Each week throws up a different challenge. The Rebels may not have the spine-tingling attacking threat of the Hurricanes, but they have a defensive pattern and ferocious breakdown technique that has the potential to unsettle the Waratahs' attack.
The Brumbies withered in the face of it in Canberra, and it will be up to Foley, Beale and Phipps to find a way over, around or through it on Anzac Day at ANZ Stadium.
"We can't be getting one win and thinking we're going to get eight in a row, like what happened last year," Foley said. "We have to keep putting the things in place. It hasn't worked always, last week [against the Stormers] was the prime example of that, we're still a side that's trying to develop our game and be innovative and keep our attack where it has been. It's not really about where we are in the season, it's about progressing our game in our attack and defence."
There will be selection dilemmas for coach Michael Cheika. Back on home soil, the Waratahs will have at their disposal the talents of destructive winger Taqele Naiyaravoro once again. But after a try-scoring double from his replacement, Peter Betham, the big Fijian could find his path back to the starting side blocked for the time being.
Cheika will also make a call on whether to stick with a forward-heavy bench for the Rebels game, having extracted maximum value from replacements Jacques Potgieter, Tatafu Polota-Nau, Stephen Hoiles, Paddy Ryan, Jeremy Tilse and Mitchell Chapman.

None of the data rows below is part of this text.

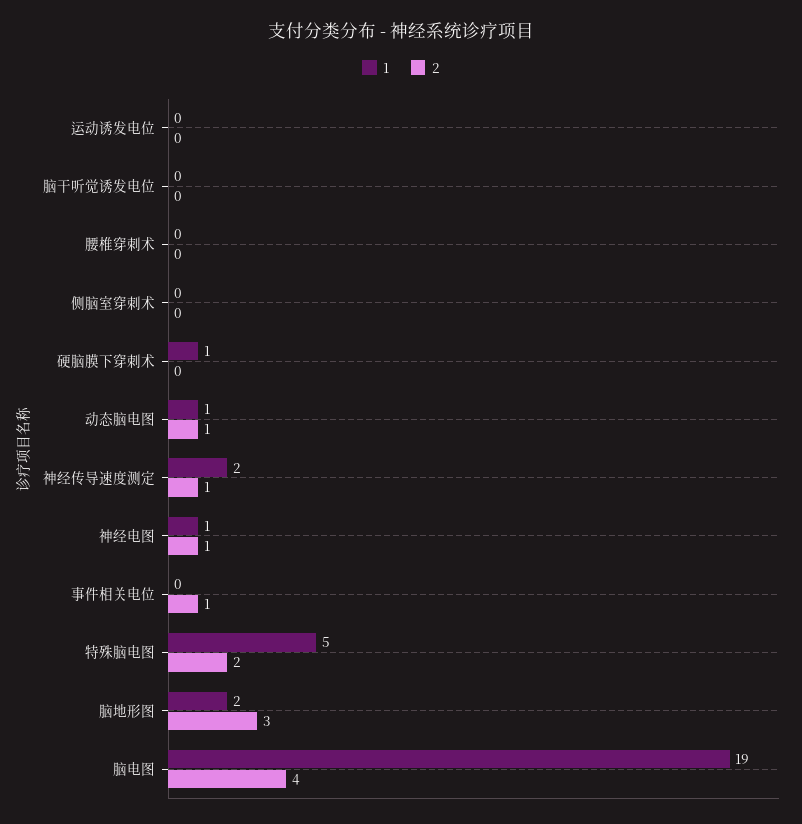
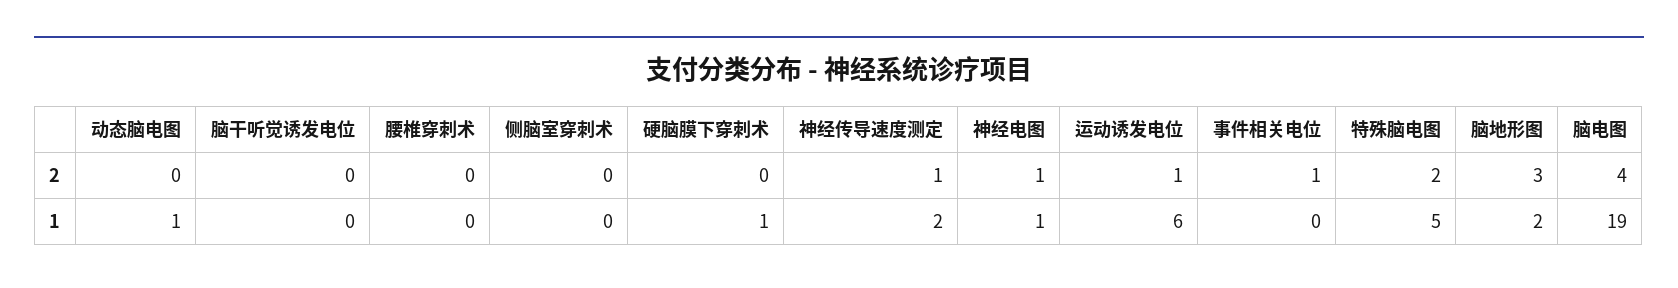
1, 运动诱发电位: 0 -> 6
2, 运动诱发电位: 0 -> 1
2, 动态脑电图: 1 -> 0

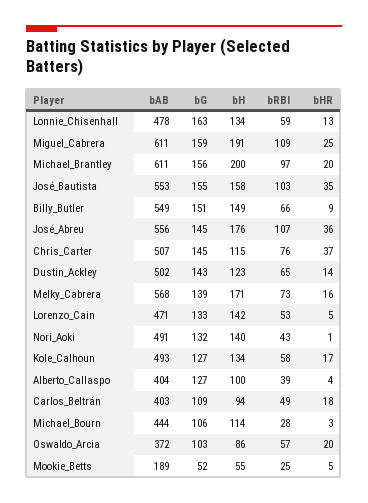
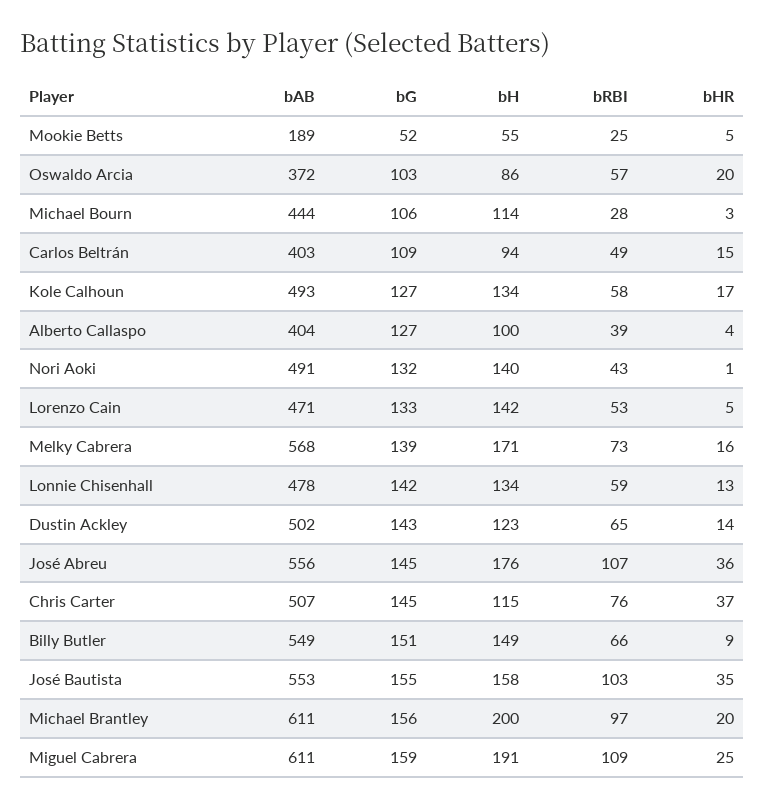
bG, Lonnie_Chisenhall: 163 -> 142
bHR, Carlos_Beltrán: 18 -> 15

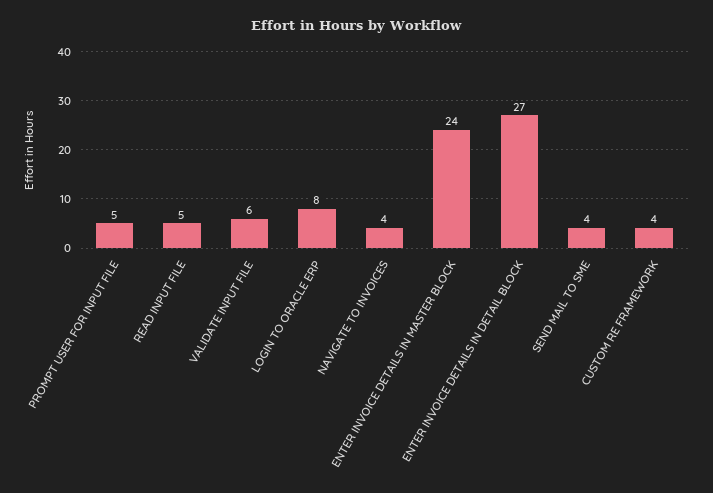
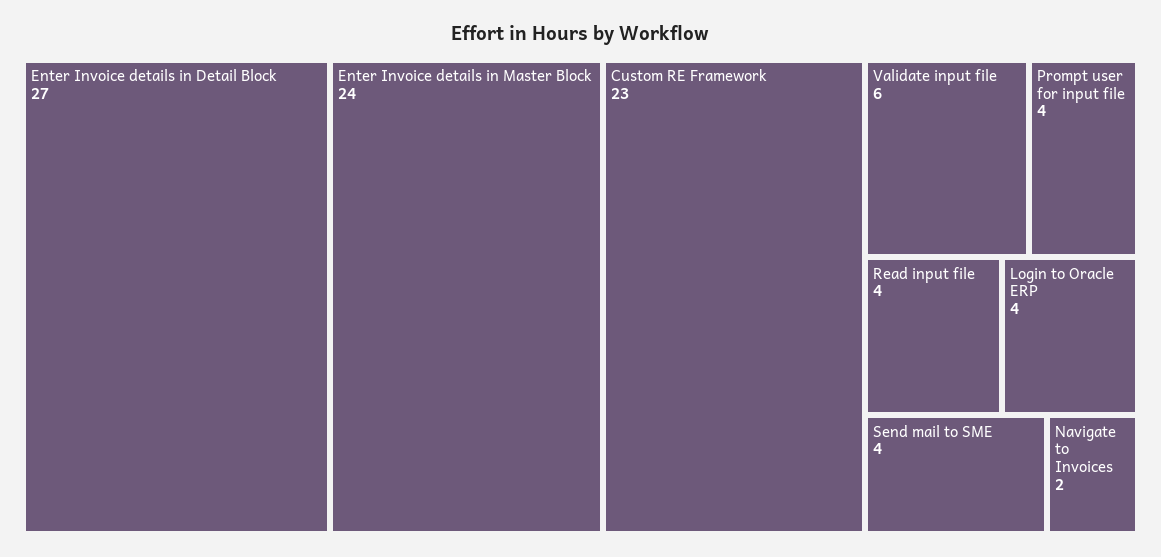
PROMPT USER FOR INPUT FILE: 5 -> 4
READ INPUT FILE: 5 -> 4
LOGIN TO ORACLE ERP: 8 -> 4
NAVIGATE TO INVOICES: 4 -> 2
CUSTOM RE FRAMEWORK: 4 -> 23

Combined with an abrasive effort from the starting eight, including most notably Dave Dennis, Wycliff Palu and Michael Hooper, the bench's efforts in the second half to close out the Hurricanes' attack helped open up the game again for Foley and the backs in the final 15 minutes.
"The forwards were momentous, they carried really well, did the hard yards and were unrelenting for 80 minutes," Foley said.
The Waratahs have been here before, celebrating after a big win, having answered the critics to topple the Brumbies four rounds back, out-playing the Blues then dropping their bundle against the Stormers.
Foley said there was nothing for it but hard work and a determination to keep a good thing going this time around. There are eight games left, and in a competition where being the favourite means nothing, the Rebels loom as a potential banana skin.
"It's about rocking up on Monday ready to work, we can't get complacent, you can't have that inconsistency that we've shown at the start of the year, having one win and one loss," Foley said. "We've got to continue, get a roll on and put the hard yards in."